According to numbers gathered by PropertyShark, between 2012 and 2013, auctions of foreclosed houses, condos, and co-ops rose by 45 percent in Brooklyn. They went up 109 percent in the Bronx, 11 percent in Queens, and four percent in Staten Island. In Manhattan, the numbers actually dropped by 20 percent. Must mean the bottom is dropping out of Brooklyn (and most of the outer boroughs’) current real estate boom, right?
Well, not quite.
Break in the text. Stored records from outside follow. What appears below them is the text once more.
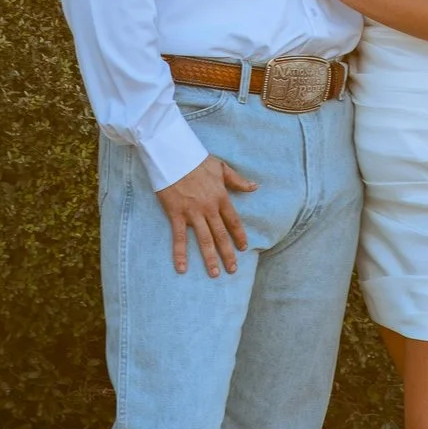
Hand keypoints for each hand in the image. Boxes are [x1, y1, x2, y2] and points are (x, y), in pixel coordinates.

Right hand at [156, 154, 257, 275]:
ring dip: (210, 258)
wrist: (173, 154)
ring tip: (215, 274)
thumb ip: (237, 180)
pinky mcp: (176, 213)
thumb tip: (255, 187)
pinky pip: (179, 237)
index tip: (243, 248)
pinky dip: (180, 253)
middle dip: (228, 254)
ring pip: (204, 239)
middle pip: (221, 235)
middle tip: (232, 270)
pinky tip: (182, 268)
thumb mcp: (221, 167)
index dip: (239, 236)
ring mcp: (192, 212)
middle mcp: (209, 208)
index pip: (233, 221)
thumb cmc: (197, 160)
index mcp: (221, 197)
As the Real Deal points out, the numbers are still lower than they were even before the housing crisis, and, as with most things, slow-moving bureaucracy is at least partly to blame.
May be due to foreclosures that’ve been backlogged since the height of the recession, and are just now coming up for auction. “There are some properties that are just coming to auction for the first time in 2013, but had been lingering for some time,” said a data analyst from PropertyShark, noting that 70 percent of last year’s scheduled auctions in the Bronx were on the properties that had been foreclosed in 2009. Worth keeping an eye on the numbers—Brooklyn still has a startling number of foreclosures that don’t get much attention—but for now, doesn’t seem like there’s an imminent crisis at hand. And if snapping up devalued properties at auction is your thing (I assume this is true for someone out there), well, today’s quite a day for you.